Bash script to create 390k hardlinks
New script (2020) to create 4 folders with 10k distinct images each one

Description Rafael Linux User 2018-07-02 10:53:43 UTC
Using digikam with internal mysql with a database of +100.000 photos, when we are in a folder of 50 only photos and change the elements order to any kind (type, size of file, filename) digikam takes more than 4 minutes. What's happening? Is digikam reordering entire database?

Regards
Comment 1 Maik Qualmann 2018-07-02 11:30:04 UTC
No, it's not normal that sorting takes so long for 50 images in the album. It also has nothing to do with the database, in principle. Can you download and test the AppImage from www.digikam.org? AppImage does not install anything in the system, only needs to be provided with execute rights.

Maik
Comment 2 Rafael Linux User 2018-07-02 22:02:43 UTC
I'll try it tomorrow. Is expected some change (corruption or similar) when linking to the actual internal mysql database?
Comment 3 Maik Qualmann 2018-07-03 06:07:28 UTC
Yes, we make changes to the database in digiKam-6.0.0. So it's better you make a backup of your internal MySQL folder.

Maik
Comment 4 Rafael Linux User 2018-07-03 08:54:53 UTC
I have a question about the backup ... being an "internal mysql", how to backup my database? I was thinking to use "mysqldump" but I realized that I don't know user/password .... I didn't find nothing about "Internal mysql" in the wiki.

______

_REQUIREMENT 1_. Copy the records from their start through the line containing "disruption of the", leaving out the pictures.
The digiKam bug report above has no connection to the records.

______

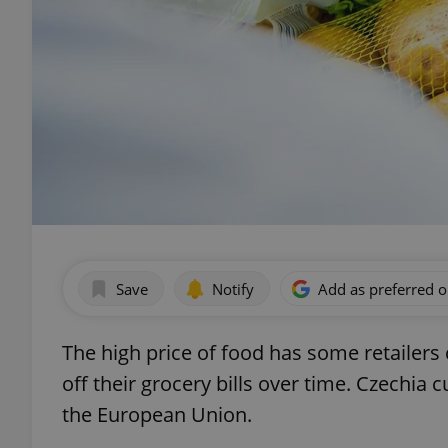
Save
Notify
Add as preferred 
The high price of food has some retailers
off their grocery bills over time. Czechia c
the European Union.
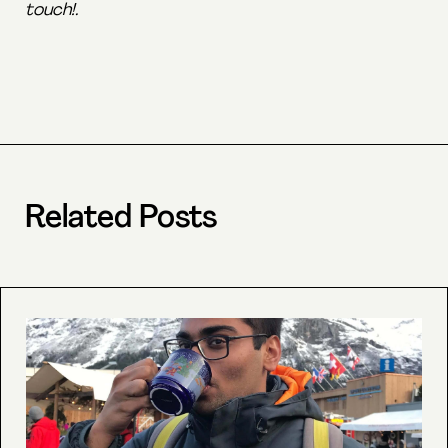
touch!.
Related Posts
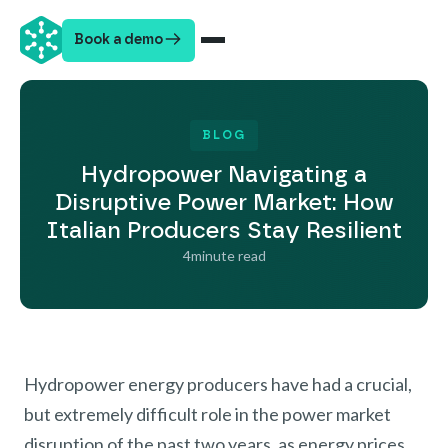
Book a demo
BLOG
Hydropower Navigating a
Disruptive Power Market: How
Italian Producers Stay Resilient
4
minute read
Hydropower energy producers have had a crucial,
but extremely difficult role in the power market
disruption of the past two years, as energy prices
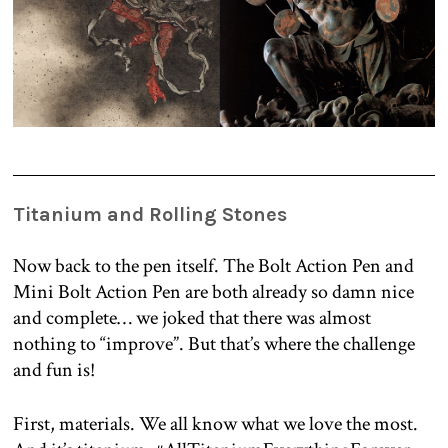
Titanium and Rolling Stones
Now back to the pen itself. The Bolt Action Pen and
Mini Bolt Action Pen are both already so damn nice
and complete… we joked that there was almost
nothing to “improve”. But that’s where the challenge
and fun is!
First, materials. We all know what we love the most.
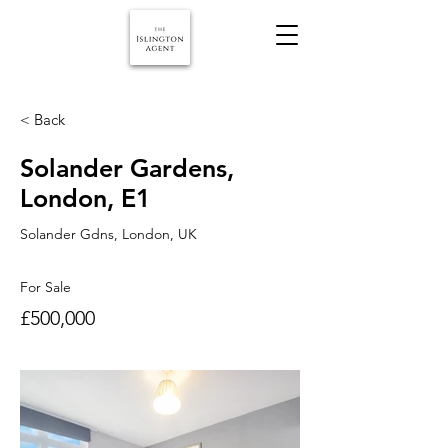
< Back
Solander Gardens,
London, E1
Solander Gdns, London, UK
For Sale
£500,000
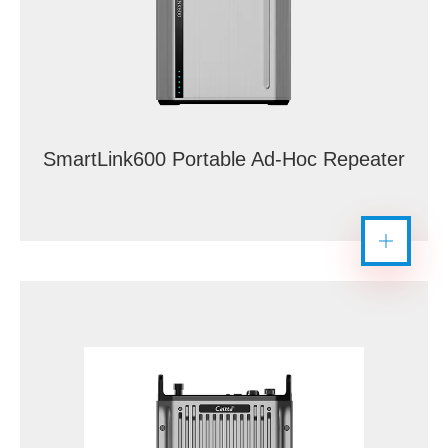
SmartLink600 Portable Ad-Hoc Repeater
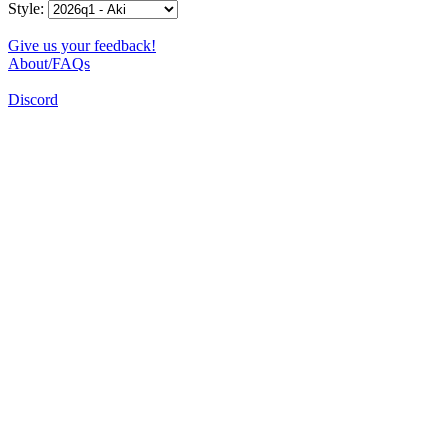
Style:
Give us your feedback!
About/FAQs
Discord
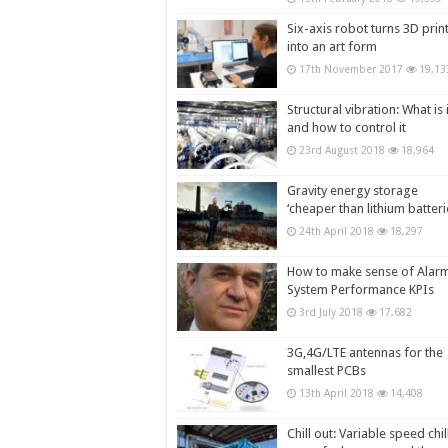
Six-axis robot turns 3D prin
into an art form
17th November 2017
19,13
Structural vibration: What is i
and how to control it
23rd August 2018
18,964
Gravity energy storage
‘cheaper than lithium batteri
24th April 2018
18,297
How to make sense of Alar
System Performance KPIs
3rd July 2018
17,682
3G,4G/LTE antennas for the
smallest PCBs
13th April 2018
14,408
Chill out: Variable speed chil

______

_REQUIREMENT 2_. Reproduce the digiKam bug report word for word.

_EXERCISE OUTPUT 1_.
Save
Notify
Add as preferred 
The high price of food has some retailers
off their grocery bills over time. Czechia c
the European Union.
touch!.
Related Posts
Book a demo
BLOG
Hydropower Navigating a
Disruptive Power Market: How
Italian Producers Stay Resilient
4
minute read
Hydropower energy producers have had a crucial,
but extremely difficult role in the power market
disruption of the past two years, as energy prices

_EXERCISE OUTPUT 2_.
Bash script to create 390k hardlinks
New script (2020) to create 4 folders with 10k distinct images each one

Description Rafael Linux User 2018-07-02 10:53:43 UTC
Using digikam with internal mysql with a database of +100.000 photos, when we are in a folder of 50 only photos and change the elements order to any kind (type, size of file, filename) digikam takes more than 4 minutes. What's happening? Is digikam reordering entire database?

Regards
Comment 1 Maik Qualmann 2018-07-02 11:30:04 UTC
No, it's not normal that sorting takes so long for 50 images in the album. It also has nothing to do with the database, in principle. Can you download and test the AppImage from www.digikam.org? AppImage does not install anything in the system, only needs to be provided with execute rights.

Maik
Comment 2 Rafael Linux User 2018-07-02 22:02:43 UTC
I'll try it tomorrow. Is expected some change (corruption or similar) when linking to the actual internal mysql database?
Comment 3 Maik Qualmann 2018-07-03 06:07:28 UTC
Yes, we make changes to the database in digiKam-6.0.0. So it's better you make a backup of your internal MySQL folder.

Maik
Comment 4 Rafael Linux User 2018-07-03 08:54:53 UTC
I have a question about the backup ... being an "internal mysql", how to backup my database? I was thinking to use "mysqldump" but I realized that I don't know user/password .... I didn't find nothing about "Internal mysql" in the wiki.